Thus the shortened form P[X] * D[Z] - P[Z] * D[X]
However, in working this out, I had my vectors in different places in the
matrix, and so I got P[Z] * D[X] - P[X] * D[Z] which should just be the opposite
sign of the calculation in code. Not really a worry, since it's just a vector
cross product.
The potential problem that I see is the test that uses this value:
/* Test if ray misses object's bounds. */
#if (r0 > Radius2) // Radius2 is xmax of the sor CP's
#local Result = false;
#else
If the sign of the vector cross product is negative, then that rejection test
will always fail, and the ray will always move on to have the intersection
tested. Which, if I'm interpreting all of this correctly, means that all of
the rays on one side of the sor always get fully evaluated for intersections,
this potentially making rendering slower than it needs to be.
Shouldn't we be using at least abs (r0) to account for P-cross-D AND D-cross-P?
In more detail:
First we translate and then normalize the ray direction vector.
Then we test the ray to see if it is above or below the sor
as well as to the left or right of the sor
starting at line 266
if (((D[Y] >= 0.0) && (P[Y] > Height2)) ||
((D[Y] <= 0.0) && (P[Y] < Height1)) ||
((D[X] >= 0.0) && (P[X] > Radius2)) ||
((D[X] <= 0.0) && (P[X] < -Radius2)))
{
return(false);
}
Line 266 checks if the ray direction is flat or points up, and the ray origin is
higher than the highest sor control point (Height2 = ymax)
So it will never intersect the rotated sor spline
This is OK
Line 267 checks if the ray direction is flat or points down, and the ray origin
is lower than the lowest sor control point (Height1 = ymin)
So it will never intersect the rotated sor spline
This is OK
Line 268 checks if the ray direction is straight or points right, and the ray
origin is to the right of the rightmost sor control point (Radius2 = xmax)
So it will never intersect the rotated sor spline
This is OK
Line 269 checks if the ray direction is straight or points left, and the ray
origin is to the left of the leftmost (rotated) sor control point (-Radius2 =
-xmax)
So it will never intersect the rotated sor spline
This is OK
BW: since this is before we do any projection, and we're only testing height and
width, can't we have a slanted ray that WOULD intersect the sor spline once it
got rotated around the y-axis?
Then we are doing a calculation that purports to be the DISTANCE between the ray
and the y-axis.
Working that out from first principles, it is the geometric problem of
determining the perpendicular distance (the shortest distance) between a point
and a line.

▶ **Data entries**:
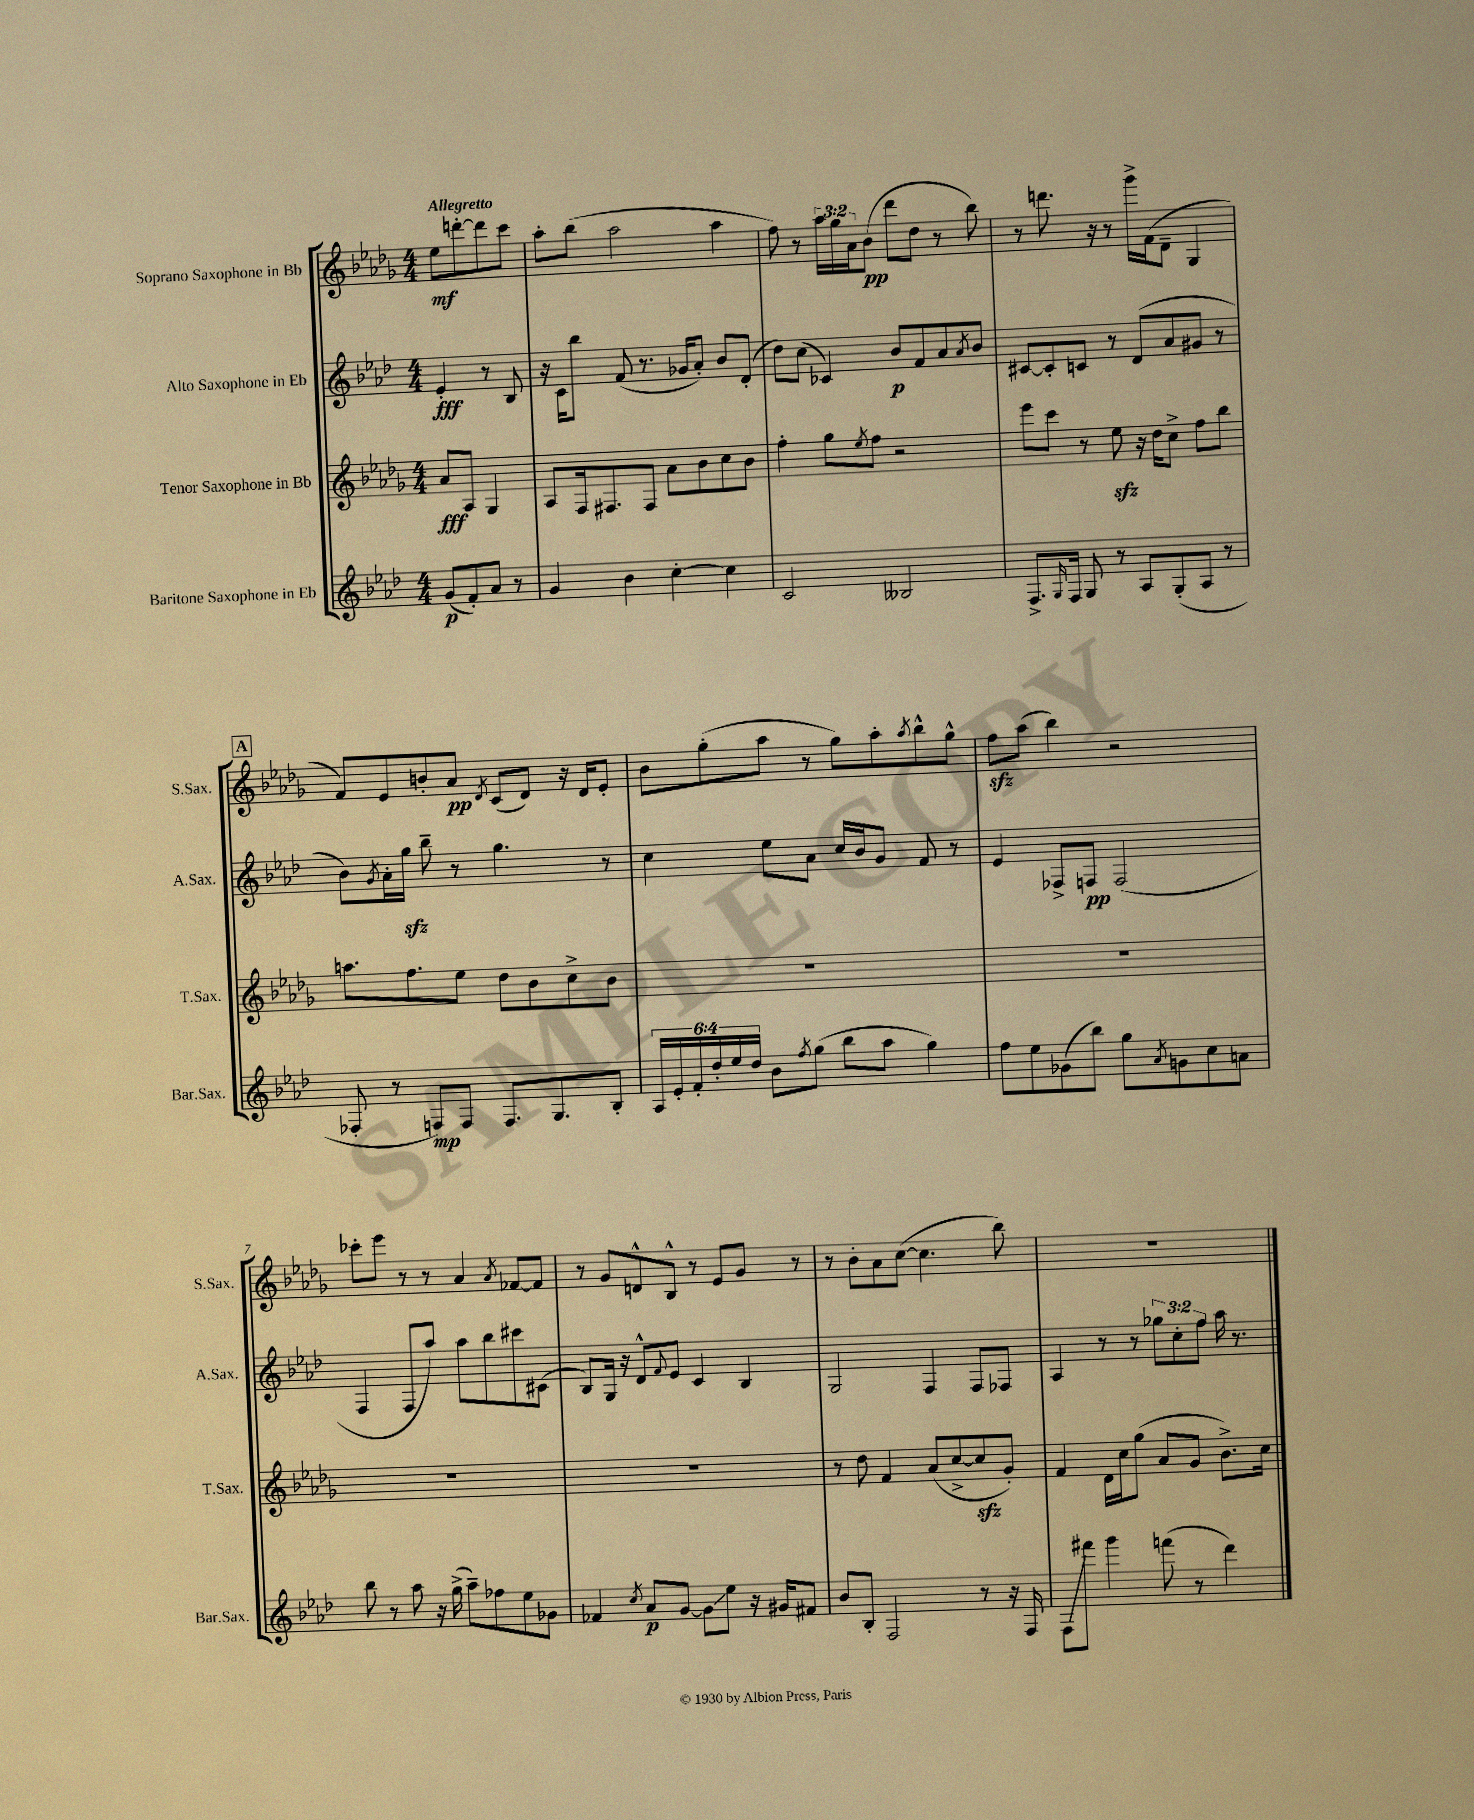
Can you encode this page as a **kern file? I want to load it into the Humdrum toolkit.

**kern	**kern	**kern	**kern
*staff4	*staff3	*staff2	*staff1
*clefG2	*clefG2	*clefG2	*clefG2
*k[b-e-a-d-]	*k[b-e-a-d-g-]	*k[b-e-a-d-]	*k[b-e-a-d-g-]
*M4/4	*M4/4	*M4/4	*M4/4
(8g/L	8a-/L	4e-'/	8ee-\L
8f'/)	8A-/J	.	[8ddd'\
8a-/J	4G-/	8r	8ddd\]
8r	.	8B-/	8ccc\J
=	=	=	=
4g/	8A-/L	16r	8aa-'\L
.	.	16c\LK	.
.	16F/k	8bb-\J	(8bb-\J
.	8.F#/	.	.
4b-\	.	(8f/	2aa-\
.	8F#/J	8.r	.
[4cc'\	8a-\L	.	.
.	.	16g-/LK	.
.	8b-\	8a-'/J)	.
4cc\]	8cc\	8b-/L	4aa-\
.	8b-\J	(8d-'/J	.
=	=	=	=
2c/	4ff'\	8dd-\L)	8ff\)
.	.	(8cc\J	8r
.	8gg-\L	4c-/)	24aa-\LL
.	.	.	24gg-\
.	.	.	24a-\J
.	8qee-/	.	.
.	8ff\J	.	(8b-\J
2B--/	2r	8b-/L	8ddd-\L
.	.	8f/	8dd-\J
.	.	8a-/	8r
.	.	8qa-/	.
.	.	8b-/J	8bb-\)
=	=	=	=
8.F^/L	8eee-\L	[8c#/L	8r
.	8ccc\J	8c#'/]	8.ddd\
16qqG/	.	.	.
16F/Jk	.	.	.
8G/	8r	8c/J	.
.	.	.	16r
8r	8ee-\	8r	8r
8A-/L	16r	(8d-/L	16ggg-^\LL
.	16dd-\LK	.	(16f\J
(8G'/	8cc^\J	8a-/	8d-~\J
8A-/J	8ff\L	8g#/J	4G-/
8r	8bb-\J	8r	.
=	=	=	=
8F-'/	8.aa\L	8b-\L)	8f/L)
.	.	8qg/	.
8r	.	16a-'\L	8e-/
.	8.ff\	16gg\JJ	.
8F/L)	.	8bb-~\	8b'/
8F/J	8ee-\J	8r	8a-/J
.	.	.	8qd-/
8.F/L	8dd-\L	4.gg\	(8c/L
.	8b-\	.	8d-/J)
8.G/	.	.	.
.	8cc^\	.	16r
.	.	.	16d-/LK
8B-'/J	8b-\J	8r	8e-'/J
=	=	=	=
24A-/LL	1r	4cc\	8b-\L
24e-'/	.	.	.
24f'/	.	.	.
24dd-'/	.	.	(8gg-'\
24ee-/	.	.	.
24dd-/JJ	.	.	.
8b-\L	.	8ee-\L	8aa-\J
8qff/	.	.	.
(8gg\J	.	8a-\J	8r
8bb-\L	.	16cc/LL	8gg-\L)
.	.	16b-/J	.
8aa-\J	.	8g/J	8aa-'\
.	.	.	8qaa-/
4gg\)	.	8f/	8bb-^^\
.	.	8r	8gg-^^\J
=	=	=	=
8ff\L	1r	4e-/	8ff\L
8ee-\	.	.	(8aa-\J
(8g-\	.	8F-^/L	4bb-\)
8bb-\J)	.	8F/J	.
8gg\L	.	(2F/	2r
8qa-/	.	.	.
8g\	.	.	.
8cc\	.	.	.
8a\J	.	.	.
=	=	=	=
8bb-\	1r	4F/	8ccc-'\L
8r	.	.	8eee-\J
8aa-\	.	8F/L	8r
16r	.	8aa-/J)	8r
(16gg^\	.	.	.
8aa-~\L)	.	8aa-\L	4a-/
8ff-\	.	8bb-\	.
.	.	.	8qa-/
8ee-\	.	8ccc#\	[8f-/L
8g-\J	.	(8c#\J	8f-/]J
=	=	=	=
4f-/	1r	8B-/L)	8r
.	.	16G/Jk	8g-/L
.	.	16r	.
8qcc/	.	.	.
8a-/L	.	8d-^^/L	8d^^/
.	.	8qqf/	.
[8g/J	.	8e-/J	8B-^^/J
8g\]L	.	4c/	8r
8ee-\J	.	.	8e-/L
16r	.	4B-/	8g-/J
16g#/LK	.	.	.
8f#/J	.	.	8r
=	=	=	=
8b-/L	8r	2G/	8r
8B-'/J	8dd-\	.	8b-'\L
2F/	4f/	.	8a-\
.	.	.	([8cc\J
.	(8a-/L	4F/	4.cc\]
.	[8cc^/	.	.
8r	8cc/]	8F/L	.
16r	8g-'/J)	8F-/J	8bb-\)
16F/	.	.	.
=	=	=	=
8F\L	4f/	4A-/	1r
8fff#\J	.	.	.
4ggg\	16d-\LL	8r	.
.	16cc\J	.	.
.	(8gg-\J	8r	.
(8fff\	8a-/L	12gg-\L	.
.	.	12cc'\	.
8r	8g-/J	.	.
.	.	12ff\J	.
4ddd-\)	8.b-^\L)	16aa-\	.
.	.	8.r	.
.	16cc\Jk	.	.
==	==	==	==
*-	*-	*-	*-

==

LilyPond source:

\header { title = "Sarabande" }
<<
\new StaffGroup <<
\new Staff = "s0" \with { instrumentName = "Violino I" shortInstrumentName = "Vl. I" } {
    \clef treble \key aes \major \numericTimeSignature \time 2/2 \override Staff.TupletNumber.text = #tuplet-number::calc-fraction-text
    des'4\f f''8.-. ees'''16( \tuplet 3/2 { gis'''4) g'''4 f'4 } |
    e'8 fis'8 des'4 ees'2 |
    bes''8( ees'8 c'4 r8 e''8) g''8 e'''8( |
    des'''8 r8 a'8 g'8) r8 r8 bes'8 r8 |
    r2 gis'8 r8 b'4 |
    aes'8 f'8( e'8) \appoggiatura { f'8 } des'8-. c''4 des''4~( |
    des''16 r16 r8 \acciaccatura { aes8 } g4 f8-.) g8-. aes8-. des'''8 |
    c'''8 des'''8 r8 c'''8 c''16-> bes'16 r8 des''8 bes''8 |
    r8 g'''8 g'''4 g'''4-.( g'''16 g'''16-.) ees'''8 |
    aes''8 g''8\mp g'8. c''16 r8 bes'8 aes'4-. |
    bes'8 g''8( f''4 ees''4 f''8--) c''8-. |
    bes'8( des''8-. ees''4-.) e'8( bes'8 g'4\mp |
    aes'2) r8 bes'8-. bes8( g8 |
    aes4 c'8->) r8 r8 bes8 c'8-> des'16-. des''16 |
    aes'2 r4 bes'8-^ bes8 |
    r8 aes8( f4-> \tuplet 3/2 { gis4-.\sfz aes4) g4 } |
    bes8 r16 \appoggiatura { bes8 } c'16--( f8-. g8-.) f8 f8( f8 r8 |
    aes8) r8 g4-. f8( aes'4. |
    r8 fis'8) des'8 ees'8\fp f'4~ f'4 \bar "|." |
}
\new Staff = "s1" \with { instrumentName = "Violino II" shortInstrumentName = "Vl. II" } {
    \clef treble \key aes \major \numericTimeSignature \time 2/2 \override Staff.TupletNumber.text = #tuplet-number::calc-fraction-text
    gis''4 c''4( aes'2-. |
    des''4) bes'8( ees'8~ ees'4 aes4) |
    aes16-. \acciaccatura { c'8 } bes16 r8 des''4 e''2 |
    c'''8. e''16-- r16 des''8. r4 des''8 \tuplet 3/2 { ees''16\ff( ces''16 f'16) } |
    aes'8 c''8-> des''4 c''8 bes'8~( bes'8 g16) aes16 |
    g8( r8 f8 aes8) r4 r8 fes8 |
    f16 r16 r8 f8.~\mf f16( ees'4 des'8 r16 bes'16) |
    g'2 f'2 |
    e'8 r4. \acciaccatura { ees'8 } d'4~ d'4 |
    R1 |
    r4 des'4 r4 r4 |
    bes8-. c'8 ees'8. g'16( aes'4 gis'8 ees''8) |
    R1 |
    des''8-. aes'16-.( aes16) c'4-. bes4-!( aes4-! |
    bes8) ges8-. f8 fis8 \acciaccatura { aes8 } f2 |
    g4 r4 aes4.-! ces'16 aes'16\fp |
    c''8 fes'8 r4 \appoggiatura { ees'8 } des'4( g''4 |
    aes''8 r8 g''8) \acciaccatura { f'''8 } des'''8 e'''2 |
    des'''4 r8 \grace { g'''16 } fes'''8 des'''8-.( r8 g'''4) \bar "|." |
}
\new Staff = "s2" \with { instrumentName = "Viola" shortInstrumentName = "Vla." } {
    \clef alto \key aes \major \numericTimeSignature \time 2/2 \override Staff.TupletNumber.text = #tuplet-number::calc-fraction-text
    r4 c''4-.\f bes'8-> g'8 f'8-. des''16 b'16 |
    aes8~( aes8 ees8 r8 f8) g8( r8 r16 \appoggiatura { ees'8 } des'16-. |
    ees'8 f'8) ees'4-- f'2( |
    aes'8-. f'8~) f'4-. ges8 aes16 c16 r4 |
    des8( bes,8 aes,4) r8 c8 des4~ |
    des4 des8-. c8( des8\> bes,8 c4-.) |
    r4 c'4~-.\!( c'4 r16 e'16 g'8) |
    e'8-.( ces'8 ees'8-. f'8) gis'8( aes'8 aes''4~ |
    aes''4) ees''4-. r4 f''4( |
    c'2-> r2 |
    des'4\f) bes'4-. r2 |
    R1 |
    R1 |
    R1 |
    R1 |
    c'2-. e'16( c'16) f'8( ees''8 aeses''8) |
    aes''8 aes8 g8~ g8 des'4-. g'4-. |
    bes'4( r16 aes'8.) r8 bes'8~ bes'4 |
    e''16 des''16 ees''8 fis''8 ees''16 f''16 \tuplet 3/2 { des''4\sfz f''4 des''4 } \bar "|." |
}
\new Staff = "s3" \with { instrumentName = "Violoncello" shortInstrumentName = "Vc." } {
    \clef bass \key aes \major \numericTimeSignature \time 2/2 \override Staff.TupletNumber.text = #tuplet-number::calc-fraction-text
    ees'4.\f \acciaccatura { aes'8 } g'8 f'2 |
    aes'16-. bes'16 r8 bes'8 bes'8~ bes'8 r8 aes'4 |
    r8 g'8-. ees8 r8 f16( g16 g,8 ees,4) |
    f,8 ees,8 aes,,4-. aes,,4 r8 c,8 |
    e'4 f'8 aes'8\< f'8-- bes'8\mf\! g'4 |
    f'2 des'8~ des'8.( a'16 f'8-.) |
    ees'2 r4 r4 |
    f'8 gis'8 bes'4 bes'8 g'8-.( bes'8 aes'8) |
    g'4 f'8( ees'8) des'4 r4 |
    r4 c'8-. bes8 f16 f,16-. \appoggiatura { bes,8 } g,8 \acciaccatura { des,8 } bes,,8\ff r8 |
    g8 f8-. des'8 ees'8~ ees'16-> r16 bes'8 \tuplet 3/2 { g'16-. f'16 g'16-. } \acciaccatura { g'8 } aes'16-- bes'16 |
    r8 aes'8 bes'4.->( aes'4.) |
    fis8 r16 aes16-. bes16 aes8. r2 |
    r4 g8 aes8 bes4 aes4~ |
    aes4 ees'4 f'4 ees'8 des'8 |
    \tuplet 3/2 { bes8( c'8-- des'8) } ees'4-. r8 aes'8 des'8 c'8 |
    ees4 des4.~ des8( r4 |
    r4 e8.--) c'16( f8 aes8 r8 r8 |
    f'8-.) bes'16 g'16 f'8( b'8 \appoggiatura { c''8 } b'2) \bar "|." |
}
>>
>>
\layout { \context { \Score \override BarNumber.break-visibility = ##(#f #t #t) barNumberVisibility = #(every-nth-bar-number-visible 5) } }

▶ **Problems to solve**:
1 > Write out the passage on the sor intersection test between "Then we test" and "(P[X] < -Radius2)))", inclusive.
2 > In the passage on the sor intersection test, what does Height1 stand for?
3 > Name every code line number that the passage on the sor intersection test refers to.
Work only from the passage on the sor intersection test and ignore the records.

▶ **Solutions by task**:
1 >
Then we test the ray to see if it is above or below the sor
as well as to the left or right of the sor
starting at line 266
if (((D[Y] >= 0.0) && (P[Y] > Height2)) ||
((D[Y] <= 0.0) && (P[Y] < Height1)) ||
((D[X] >= 0.0) && (P[X] > Radius2)) ||
((D[X] <= 0.0) && (P[X] < -Radius2)))

2 > Height1 is ymin, the height of the lowest sor control point.

3 > 266, 267, 268, 269